In response to what it labeled “political interference”, the Biden administration in February 2021 pulled the assessment, republished it months later using what it said is sound science, and declared it had resolved the issue.
But EPA scientists who spoke to the Guardian say several employees willingly worked with the Trump appointees to weaken the assessment, and they were never reprimanded or fired.
The scientists say the controversy is part of a deeper problem afflicting the EPA: industry influence on career staff, and an unwillingness from the EPA to address it.

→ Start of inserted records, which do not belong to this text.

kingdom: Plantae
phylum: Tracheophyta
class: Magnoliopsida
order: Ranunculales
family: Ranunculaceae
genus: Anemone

“The issue is part of the larger rot at the agency of career staff working with industry to weaken the EPA,” a current agency scientist familiar with the situation said. The scientist did not use their name for fear of reprisal.
The controversy centered around a 2021 toxicity report for PFBS, a type of PFAS compound that is toxic at low levels. Research has linked the chemical to kidney disease, reproductive problems and thyroid damage, and it has been found throughout the environment, including in an estimated 860,000 Americans’ drinking water.
PFAS are known as “forever chemicals” due to their longevity in the environment, and are a growing health hazard.
In its recent report, the EPA’s office of inspector general described “unprecedented” interference by former Trump-appointed EPA chief Andrew Wheeler and other political appointees, who ordered the alteration of the PFBS toxicity value just as the assessment was about to be published in late 2020. The revised assessment went live just four days before Trump left office in 2021.
The assessment would have been used by regulators to establish drinking-water quality standards and other environmental cleanup targets that companies must meet when addressing pollution. Instead of a specific target number, Wheeler ordered a range of toxicity values for PFBS, which meant companies required to clean up pollution could choose to leave higher levels of the chemical in the environment.